▶ [What you are asked to do]
Filter this material down to the lines that hold "которые", copying each one.

▶ [Provided entries]

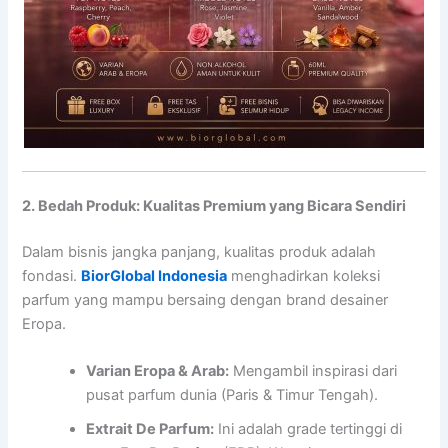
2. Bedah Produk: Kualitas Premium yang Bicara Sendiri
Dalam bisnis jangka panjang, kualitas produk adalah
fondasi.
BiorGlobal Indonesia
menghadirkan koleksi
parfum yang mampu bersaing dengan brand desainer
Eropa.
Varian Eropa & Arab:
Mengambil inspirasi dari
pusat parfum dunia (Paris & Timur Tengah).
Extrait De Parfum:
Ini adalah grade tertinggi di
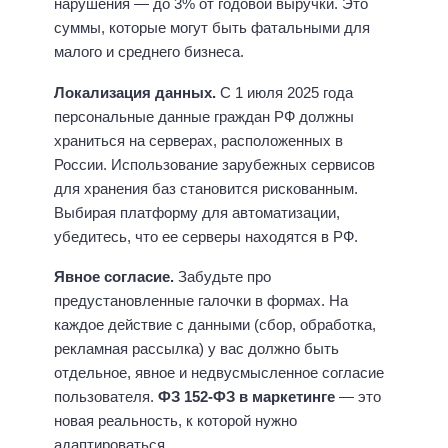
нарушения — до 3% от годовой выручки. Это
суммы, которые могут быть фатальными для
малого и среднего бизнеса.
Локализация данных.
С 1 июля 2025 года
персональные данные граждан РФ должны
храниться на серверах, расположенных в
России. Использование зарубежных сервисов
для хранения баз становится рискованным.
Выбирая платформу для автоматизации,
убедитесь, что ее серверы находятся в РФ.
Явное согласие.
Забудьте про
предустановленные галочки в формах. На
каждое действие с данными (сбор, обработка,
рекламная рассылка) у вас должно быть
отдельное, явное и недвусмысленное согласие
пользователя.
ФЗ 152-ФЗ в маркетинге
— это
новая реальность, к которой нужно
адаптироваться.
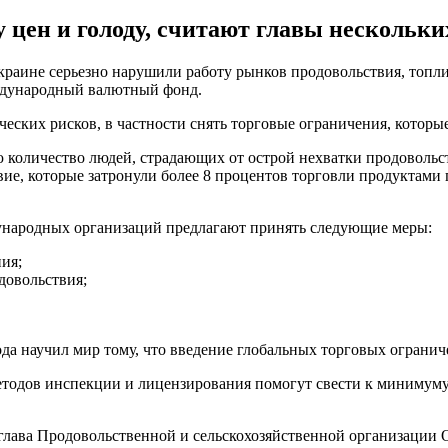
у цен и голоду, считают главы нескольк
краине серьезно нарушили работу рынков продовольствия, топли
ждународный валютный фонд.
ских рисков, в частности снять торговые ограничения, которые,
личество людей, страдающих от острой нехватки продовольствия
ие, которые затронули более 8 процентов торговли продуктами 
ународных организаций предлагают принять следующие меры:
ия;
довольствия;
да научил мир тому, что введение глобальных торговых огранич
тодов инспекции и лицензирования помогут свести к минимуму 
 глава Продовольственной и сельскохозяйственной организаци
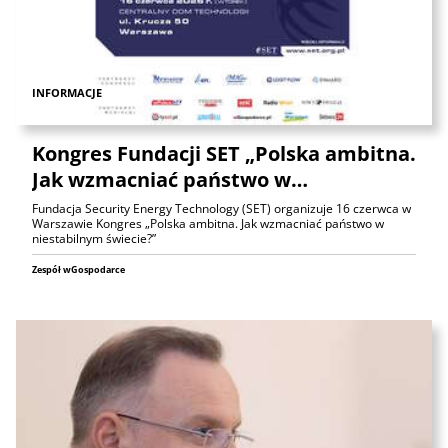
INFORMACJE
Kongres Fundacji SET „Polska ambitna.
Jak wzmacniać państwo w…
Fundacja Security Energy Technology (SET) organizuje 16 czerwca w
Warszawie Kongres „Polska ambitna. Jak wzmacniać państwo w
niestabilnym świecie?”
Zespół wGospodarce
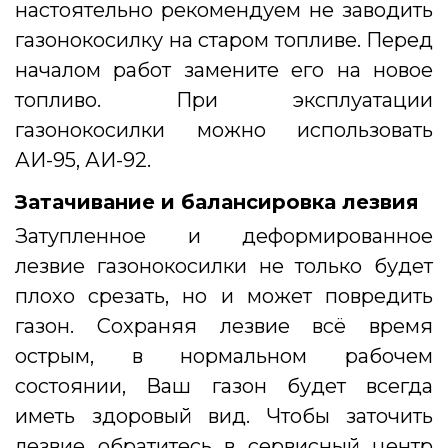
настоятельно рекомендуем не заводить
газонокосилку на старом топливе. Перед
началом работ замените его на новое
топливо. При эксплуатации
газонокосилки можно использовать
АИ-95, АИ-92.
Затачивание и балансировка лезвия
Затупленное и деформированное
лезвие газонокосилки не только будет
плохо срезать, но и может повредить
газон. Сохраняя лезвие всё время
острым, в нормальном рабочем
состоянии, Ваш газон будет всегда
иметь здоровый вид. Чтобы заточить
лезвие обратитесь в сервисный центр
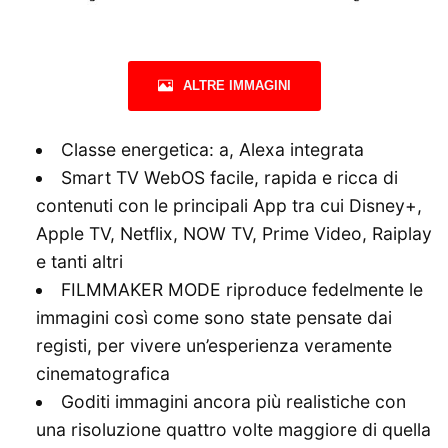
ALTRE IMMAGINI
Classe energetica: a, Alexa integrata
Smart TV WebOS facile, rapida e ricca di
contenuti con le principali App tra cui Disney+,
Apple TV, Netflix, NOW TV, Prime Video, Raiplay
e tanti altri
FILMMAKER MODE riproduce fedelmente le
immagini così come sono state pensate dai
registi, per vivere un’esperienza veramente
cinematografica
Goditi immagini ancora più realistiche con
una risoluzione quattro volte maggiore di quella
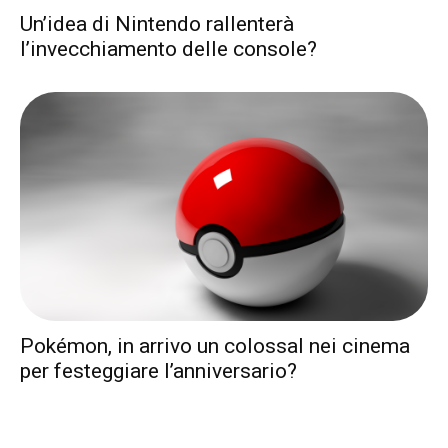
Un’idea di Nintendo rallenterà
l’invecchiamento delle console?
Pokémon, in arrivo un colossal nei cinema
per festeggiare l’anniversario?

▶ [Response to the exercise]
суммы, которые могут быть фатальными для
ских рисков, в частности снять торговые ограничения, которые,
ие, которые затронули более 8 процентов торговли продуктами 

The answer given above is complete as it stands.